## Task brief
Recast the entries as a numbered list, from the line containing "family: Bucculatricidae" through the line containing "order: Neuroptera", including both of those lines and leaving out any blank lines.

Extracted data entries:
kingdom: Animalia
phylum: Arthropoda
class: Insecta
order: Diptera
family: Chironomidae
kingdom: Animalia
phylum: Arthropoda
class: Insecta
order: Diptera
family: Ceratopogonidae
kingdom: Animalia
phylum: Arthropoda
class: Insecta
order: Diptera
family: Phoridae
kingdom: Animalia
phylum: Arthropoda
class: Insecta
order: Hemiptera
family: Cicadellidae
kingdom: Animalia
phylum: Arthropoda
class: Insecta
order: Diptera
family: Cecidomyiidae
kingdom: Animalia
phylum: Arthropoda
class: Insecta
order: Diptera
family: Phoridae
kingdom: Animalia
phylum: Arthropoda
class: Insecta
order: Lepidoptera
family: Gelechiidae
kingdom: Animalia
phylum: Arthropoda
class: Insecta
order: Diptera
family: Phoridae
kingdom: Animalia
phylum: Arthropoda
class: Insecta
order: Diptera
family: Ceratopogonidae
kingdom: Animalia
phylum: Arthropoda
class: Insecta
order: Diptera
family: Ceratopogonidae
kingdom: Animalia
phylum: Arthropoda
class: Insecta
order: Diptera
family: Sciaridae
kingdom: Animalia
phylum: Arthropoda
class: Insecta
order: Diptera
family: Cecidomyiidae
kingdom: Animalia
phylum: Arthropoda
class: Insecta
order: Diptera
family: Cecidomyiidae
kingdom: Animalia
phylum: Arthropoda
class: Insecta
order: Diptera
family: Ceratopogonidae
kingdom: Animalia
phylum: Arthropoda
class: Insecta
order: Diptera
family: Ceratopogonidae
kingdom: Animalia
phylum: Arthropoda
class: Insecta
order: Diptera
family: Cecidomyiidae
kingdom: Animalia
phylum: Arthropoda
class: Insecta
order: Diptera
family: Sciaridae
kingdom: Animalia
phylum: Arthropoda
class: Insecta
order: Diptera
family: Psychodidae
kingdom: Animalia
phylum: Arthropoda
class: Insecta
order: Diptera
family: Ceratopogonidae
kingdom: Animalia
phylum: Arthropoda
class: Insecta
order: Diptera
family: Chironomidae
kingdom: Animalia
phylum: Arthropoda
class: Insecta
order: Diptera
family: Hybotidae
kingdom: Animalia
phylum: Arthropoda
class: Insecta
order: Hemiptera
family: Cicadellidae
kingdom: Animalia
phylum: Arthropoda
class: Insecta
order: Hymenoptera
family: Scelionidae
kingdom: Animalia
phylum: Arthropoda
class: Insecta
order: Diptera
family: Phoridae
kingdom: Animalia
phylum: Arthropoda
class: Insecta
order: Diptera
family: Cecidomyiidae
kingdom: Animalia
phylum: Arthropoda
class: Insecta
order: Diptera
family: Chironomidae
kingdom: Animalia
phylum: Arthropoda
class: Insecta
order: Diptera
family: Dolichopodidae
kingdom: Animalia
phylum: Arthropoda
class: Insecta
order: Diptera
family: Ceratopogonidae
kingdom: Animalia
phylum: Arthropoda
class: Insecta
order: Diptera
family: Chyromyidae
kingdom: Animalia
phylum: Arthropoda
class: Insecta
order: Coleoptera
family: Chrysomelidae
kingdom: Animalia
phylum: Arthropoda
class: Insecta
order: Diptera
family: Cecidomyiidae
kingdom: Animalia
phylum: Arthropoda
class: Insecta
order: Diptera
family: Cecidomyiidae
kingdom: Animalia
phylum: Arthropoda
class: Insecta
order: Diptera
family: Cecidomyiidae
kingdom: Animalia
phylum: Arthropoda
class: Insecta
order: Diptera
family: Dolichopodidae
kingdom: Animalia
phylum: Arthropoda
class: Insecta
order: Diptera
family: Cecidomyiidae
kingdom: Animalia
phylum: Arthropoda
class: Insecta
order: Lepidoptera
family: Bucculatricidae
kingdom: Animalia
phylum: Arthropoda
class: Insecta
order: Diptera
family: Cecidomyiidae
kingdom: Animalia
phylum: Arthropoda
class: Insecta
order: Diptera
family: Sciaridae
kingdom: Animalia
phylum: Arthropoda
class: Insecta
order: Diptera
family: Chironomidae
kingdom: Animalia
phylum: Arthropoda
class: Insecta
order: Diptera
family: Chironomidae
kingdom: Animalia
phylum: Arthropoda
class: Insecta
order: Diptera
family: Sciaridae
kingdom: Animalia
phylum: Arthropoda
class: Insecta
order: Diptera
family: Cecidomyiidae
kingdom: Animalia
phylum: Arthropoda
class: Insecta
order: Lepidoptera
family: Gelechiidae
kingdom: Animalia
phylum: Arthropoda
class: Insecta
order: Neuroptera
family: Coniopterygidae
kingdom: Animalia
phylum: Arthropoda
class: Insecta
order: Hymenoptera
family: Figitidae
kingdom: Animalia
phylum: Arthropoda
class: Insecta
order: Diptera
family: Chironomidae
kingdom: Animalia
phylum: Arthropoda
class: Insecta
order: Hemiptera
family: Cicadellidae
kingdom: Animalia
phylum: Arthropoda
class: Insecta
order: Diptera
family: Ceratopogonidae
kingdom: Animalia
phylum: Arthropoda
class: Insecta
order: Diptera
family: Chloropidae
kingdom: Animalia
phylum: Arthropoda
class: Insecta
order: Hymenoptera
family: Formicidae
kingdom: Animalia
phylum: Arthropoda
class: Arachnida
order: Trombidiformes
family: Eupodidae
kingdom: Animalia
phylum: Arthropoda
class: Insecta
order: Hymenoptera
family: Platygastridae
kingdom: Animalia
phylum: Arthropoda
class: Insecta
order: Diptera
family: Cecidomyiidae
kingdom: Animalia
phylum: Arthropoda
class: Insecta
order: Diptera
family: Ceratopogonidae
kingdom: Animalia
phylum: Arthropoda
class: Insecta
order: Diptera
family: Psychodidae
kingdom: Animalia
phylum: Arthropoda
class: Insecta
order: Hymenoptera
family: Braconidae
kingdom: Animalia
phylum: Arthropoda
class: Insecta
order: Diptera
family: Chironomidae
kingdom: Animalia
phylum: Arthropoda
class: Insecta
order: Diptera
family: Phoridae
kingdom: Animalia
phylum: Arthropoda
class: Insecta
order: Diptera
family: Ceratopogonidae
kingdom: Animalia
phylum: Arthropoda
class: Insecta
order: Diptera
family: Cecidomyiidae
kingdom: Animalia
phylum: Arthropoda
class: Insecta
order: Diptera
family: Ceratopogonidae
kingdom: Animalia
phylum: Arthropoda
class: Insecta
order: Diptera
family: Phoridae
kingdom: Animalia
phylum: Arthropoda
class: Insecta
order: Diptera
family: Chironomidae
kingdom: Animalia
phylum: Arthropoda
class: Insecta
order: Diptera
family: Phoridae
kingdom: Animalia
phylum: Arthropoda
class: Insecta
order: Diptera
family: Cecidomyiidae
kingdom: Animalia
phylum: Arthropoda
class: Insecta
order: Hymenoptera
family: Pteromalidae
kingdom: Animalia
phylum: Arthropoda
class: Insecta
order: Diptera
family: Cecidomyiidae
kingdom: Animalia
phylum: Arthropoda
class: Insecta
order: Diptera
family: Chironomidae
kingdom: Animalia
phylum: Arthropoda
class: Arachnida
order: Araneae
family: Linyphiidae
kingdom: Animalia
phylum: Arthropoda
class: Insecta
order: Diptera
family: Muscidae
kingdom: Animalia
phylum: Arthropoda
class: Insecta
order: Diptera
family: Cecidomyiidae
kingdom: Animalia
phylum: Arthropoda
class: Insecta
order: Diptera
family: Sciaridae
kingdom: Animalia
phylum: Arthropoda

## Exercise solution
1. family: Bucculatricidae
2. kingdom: Animalia
3. phylum: Arthropoda
4. class: Insecta
5. order: Diptera
6. family: Cecidomyiidae
7. kingdom: Animalia
8. phylum: Arthropoda
9. class: Insecta
10. order: Diptera
11. family: Sciaridae
12. kingdom: Animalia
13. phylum: Arthropoda
14. class: Insecta
15. order: Diptera
16. family: Chironomidae
17. kingdom: Animalia
18. phylum: Arthropoda
19. class: Insecta
20. order: Diptera
21. family: Chironomidae
22. kingdom: Animalia
23. phylum: Arthropoda
24. class: Insecta
25. order: Diptera
26. family: Sciaridae
27. kingdom: Animalia
28. phylum: Arthropoda
29. class: Insecta
30. order: Diptera
31. family: Cecidomyiidae
32. kingdom: Animalia
33. phylum: Arthropoda
34. class: Insecta
35. order: Lepidoptera
36. family: Gelechiidae
37. kingdom: Animalia
38. phylum: Arthropoda
39. class: Insecta
40. order: Neuroptera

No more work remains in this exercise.